(Document layout detection data)
┌──
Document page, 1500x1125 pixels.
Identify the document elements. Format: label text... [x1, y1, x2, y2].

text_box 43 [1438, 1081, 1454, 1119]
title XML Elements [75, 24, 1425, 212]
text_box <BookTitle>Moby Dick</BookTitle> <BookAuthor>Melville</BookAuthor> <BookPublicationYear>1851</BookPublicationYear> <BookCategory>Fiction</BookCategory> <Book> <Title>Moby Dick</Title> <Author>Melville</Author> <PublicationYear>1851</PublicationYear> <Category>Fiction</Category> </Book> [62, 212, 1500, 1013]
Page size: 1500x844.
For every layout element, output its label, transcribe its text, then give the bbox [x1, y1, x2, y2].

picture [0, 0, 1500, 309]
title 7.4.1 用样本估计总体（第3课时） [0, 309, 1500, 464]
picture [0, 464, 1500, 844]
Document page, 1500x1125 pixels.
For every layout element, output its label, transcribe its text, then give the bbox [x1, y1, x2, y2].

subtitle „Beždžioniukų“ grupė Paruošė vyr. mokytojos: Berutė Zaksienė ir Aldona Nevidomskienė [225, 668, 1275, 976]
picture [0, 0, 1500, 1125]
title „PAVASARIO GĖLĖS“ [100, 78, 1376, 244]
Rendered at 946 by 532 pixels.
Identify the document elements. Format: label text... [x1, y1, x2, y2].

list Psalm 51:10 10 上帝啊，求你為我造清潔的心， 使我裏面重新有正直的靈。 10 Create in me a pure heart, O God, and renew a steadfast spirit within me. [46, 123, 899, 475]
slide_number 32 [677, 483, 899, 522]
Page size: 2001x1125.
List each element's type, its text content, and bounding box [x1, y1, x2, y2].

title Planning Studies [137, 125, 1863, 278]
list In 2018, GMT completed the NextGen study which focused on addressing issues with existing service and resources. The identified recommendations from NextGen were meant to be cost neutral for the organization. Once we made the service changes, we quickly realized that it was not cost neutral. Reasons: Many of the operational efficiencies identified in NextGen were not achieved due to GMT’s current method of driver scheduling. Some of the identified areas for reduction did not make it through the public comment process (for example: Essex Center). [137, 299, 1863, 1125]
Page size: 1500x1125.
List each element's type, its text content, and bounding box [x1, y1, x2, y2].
└──
→ TASK BRIEF:
Copy each entry exactly. Omit none.

→ ANSWER BOX:
Document page, 1500x1125 pixels.
Identify the document elements. Format: label text... [x1, y1, x2, y2].

text_box 43 [1438, 1081, 1454, 1119]
title XML Elements [75, 24, 1425, 212]
text_box <BookTitle>Moby Dick</BookTitle> <BookAuthor>Melville</BookAuthor> <BookPublicationYear>1851</BookPublicationYear> <BookCategory>Fiction</BookCategory> <Book> <Title>Moby Dick</Title> <Author>Melville</Author> <PublicationYear>1851</PublicationYear> <Category>Fiction</Category> </Book> [62, 212, 1500, 1013]
Page size: 1500x844.
For every layout element, output its label, transcribe its text, then give the bbox [x1, y1, x2, y2].

picture [0, 0, 1500, 309]
title 7.4.1 用样本估计总体（第3课时） [0, 309, 1500, 464]
picture [0, 464, 1500, 844]
Document page, 1500x1125 pixels.
For every layout element, output its label, transcribe its text, then give the bbox [x1, y1, x2, y2].

subtitle „Beždžioniukų“ grupė Paruošė vyr. mokytojos: Berutė Zaksienė ir Aldona Nevidomskienė [225, 668, 1275, 976]
picture [0, 0, 1500, 1125]
title „PAVASARIO GĖLĖS“ [100, 78, 1376, 244]
Rendered at 946 by 532 pixels.
Identify the document elements. Format: label text... [x1, y1, x2, y2].

list Psalm 51:10 10 上帝啊，求你為我造清潔的心， 使我裏面重新有正直的靈。 10 Create in me a pure heart, O God, and renew a steadfast spirit within me. [46, 123, 899, 475]
slide_number 32 [677, 483, 899, 522]
Page size: 2001x1125.
List each element's type, its text content, and bounding box [x1, y1, x2, y2].

title Planning Studies [137, 125, 1863, 278]
list In 2018, GMT completed the NextGen study which focused on addressing issues with existing service and resources. The identified recommendations from NextGen were meant to be cost neutral for the organization. Once we made the service changes, we quickly realized that it was not cost neutral. Reasons: Many of the operational efficiencies identified in NextGen were not achieved due to GMT’s current method of driver scheduling. Some of the identified areas for reduction did not make it through the public comment process (for example: Essex Center). [137, 299, 1863, 1125]
Page size: 1500x1125.
List each element's type, its text content, and bounding box [x1, y1, x2, y2].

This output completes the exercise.